- _Activity_:
Your answer should be the exact lines of the data below from the one containing "magazine: present [1631,1104,1863,1226]" through the one containing "speaker: present [135,340,201,374]"; please include nothing else.

Object presence transitions:

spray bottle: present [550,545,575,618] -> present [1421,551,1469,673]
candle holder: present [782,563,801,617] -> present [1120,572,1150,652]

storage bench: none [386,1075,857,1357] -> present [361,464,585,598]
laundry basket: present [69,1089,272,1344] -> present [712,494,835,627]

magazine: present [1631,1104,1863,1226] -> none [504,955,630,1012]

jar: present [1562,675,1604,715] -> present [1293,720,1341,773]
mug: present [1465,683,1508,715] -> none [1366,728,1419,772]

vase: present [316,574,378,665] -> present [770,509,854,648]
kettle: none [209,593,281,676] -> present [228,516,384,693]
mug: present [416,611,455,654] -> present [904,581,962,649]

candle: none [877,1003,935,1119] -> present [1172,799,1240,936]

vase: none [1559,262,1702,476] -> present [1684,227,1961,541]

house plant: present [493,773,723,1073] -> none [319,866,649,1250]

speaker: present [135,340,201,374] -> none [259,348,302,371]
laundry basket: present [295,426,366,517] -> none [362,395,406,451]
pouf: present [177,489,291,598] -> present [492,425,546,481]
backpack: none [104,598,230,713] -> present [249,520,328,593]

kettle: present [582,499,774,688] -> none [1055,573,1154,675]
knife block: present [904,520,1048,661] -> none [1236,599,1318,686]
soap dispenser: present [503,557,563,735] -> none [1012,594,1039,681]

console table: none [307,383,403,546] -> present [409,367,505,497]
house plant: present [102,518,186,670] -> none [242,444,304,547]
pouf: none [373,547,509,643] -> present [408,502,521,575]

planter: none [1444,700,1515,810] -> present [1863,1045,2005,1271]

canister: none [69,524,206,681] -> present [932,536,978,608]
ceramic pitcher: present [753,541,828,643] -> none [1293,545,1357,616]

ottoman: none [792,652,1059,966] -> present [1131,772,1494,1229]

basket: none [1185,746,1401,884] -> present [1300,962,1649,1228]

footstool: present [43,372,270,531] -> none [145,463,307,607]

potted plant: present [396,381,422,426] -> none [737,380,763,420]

- _Solution for this task_:
magazine: present [1631,1104,1863,1226] -> none [504,955,630,1012]

jar: present [1562,675,1604,715] -> present [1293,720,1341,773]
mug: present [1465,683,1508,715] -> none [1366,728,1419,772]

vase: present [316,574,378,665] -> present [770,509,854,648]
kettle: none [209,593,281,676] -> present [228,516,384,693]
mug: present [416,611,455,654] -> present [904,581,962,649]

candle: none [877,1003,935,1119] -> present [1172,799,1240,936]

vase: none [1559,262,1702,476] -> present [1684,227,1961,541]

house plant: present [493,773,723,1073] -> none [319,866,649,1250]

speaker: present [135,340,201,374] -> none [259,348,302,371]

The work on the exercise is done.